- [Given request 1] Copy the NVIDIA discussion word for word, from "It's completely undeniable." up to and including "the whole range.".
- [Given request 2] According to the NVIDIA discussion, what was the price of a Titan in 2013?
- [Given request 3] Condense the paragraph of the NVIDIA discussion that begins "It's completely undeniable." into a short bulleted list that keeps its main points.

- [Text passage]
-.-.-

NVIDIA discussion [2025]

A Titan cost $1000 in 2013. Nobody is against the existence of expensive GPU's. But what Nvidia GPU's are actually offering today at almost any given price point is absolutely quite a bit worse than what we used to get in relative terms.

It's completely undeniable. At least to anybody outside this bizarre forum. It's more than four years since the new consoles came out, and people are still having to spend $350-400+ just to get a new GPU where you dont have to to lower the settings to below console quality. That's just insane. Nvidia is so obviously upselling us on these GPU's. A 4060 is a tiny low end GPU. The 4060Ti is similarly pretty dang small, and in both of these cases, their 8GB of RAM wouldn't be questioned much at all if these were named 4050 and 4050Ti and priced appropriately. And they've done this upselling across basically the whole range.

That's how Lovelace in particular jacked up prices on us. So yes, people are 100% correct when they say that GPU's have gotten more expensive and worse value. Because they simply have. Whether you think there's some justifiable financial need for them to do this is a different argument, but the fact that we're getting less for more these days is undeniable.
How have they gotten more expensive? Do you have to pay more to get the same performance in a newer generation? No. At any dollar amount, every new generation gives you more performance.

What has changed is the amount of “more”. We all understand that. We are all disappointed by it. Can we move the fuck on?
 
How have they gotten more expensive?

Well, he did specify his critera quite clearly in the very post you quoted:

It's more than four years since the new consoles came out, and people are still having to spend $350-400+ just to get a new GPU where you dont have to to lower the settings to below console quality.

Now, it's not a perfect metric - like-for-like when comparing performance profiles across different platforms is a little more difficult to use when we have things like DLSS, and far more widespread use of dynamic res on console.

-.-.-

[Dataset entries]
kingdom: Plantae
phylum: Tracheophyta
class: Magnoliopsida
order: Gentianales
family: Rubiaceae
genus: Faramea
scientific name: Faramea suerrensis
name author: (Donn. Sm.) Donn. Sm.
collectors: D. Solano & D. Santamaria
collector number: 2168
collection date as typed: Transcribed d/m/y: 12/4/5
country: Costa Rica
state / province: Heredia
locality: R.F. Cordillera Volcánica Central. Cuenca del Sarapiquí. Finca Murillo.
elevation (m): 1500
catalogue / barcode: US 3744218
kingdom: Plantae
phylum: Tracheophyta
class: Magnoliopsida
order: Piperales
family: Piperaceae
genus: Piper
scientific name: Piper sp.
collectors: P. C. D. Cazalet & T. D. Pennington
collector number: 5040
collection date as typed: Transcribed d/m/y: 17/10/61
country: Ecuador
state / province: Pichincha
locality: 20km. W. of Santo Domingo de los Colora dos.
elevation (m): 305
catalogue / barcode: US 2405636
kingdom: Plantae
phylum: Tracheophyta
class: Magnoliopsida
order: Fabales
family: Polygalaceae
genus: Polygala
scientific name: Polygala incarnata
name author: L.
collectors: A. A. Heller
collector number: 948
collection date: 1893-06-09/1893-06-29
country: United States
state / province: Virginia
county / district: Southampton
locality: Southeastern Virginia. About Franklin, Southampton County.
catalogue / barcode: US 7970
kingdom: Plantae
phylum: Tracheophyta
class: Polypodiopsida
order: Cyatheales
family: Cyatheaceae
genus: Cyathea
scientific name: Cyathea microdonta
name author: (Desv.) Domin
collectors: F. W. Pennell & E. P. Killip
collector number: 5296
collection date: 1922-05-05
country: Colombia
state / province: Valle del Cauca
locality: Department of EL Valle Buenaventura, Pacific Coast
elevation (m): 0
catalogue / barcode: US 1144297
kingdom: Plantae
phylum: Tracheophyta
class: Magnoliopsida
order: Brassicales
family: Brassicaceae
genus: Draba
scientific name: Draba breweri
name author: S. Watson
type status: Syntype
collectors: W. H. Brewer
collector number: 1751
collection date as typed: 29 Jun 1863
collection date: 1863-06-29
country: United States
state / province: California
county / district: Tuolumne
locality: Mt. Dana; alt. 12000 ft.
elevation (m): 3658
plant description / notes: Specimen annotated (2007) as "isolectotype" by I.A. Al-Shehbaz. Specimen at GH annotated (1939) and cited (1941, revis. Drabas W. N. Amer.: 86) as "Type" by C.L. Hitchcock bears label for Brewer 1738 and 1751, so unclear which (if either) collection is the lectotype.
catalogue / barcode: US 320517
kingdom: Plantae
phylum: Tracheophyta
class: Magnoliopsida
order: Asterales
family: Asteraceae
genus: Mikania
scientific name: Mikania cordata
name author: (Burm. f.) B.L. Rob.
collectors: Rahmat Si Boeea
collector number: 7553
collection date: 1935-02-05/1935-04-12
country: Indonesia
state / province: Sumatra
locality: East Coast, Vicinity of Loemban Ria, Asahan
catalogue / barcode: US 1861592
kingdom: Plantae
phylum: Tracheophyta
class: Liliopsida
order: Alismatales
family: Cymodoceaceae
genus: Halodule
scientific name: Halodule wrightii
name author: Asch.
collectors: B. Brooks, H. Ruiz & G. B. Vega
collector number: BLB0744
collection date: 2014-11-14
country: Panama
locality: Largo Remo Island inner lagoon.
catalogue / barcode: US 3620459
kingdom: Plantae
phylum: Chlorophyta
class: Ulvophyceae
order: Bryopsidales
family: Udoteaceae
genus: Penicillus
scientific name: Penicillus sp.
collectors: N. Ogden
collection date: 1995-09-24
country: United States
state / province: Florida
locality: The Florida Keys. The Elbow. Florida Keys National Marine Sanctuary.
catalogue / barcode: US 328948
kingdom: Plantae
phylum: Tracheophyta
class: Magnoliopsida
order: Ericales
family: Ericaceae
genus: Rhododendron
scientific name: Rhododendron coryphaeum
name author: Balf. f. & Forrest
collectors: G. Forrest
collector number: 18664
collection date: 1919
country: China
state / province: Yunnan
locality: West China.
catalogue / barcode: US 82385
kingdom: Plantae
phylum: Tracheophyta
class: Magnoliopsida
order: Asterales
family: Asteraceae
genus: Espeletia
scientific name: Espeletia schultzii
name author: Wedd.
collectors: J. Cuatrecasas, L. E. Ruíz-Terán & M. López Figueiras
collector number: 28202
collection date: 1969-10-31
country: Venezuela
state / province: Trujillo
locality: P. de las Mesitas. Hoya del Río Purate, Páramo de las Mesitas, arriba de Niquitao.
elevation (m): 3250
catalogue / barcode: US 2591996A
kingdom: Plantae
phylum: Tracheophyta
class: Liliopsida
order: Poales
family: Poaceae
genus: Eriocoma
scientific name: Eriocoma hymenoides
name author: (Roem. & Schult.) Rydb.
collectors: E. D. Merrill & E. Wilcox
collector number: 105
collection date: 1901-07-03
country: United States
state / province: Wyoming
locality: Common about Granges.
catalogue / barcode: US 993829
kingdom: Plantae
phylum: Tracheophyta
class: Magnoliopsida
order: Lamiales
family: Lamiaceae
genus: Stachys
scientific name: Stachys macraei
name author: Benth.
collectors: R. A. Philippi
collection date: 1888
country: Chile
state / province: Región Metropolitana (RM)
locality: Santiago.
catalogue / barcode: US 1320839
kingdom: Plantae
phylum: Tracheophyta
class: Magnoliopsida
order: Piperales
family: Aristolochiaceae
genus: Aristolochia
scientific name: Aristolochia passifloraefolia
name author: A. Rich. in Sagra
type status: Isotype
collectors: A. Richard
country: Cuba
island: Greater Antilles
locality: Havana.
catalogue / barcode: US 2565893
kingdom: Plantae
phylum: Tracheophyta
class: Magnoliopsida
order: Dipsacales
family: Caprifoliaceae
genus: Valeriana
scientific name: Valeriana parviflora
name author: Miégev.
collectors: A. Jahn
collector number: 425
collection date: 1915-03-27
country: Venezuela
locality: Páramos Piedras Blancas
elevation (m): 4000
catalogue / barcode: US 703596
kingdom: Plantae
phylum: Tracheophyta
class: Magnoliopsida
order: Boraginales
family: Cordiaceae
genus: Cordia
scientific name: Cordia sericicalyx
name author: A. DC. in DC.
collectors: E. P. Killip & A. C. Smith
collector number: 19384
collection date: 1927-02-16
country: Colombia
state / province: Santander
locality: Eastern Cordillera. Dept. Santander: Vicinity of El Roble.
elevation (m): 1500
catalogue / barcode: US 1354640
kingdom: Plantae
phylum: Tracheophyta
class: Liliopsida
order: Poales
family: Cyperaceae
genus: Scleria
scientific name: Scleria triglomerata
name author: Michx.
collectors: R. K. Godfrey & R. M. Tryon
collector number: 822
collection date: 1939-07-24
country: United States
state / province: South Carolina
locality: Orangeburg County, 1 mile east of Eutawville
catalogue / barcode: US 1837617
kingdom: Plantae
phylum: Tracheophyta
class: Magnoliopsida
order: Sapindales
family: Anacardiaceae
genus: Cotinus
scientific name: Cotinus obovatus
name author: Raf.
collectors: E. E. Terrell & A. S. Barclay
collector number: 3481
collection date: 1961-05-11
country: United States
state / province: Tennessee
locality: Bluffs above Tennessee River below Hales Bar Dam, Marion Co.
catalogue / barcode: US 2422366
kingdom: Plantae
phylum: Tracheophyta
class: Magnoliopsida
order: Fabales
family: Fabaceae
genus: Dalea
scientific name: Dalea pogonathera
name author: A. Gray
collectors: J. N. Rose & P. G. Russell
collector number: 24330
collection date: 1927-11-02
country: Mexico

-.-.-

- [Correct output 1]
It's completely undeniable. At least to anybody outside this bizarre forum. It's more than four years since the new consoles came out, and people are still having to spend $350-400+ just to get a new GPU where you dont have to to lower the settings to below console quality. That's just insane. Nvidia is so obviously upselling us on these GPU's. A 4060 is a tiny low end GPU. The 4060Ti is similarly pretty dang small, and in both of these cases, their 8GB of RAM wouldn't be questioned much at all if these were named 4050 and 4050Ti and priced appropriately. And they've done this upselling across basically the whole range.

- [Correct output 2] $1000

- [Correct output 3]
- The point is called undeniable, at least to anyone outside this forum.
- More than four years after the new consoles came out, people still have to spend $350-400+ for a new GPU that doesn't force settings below console quality.
- Nvidia is upselling its GPUs. The 4060 is a tiny low-end GPU, and the 4060Ti is also quite small.
- Their 8GB of RAM would hardly be questioned if they were named 4050 and 4050Ti and priced to match.
- This upselling covers basically the whole range.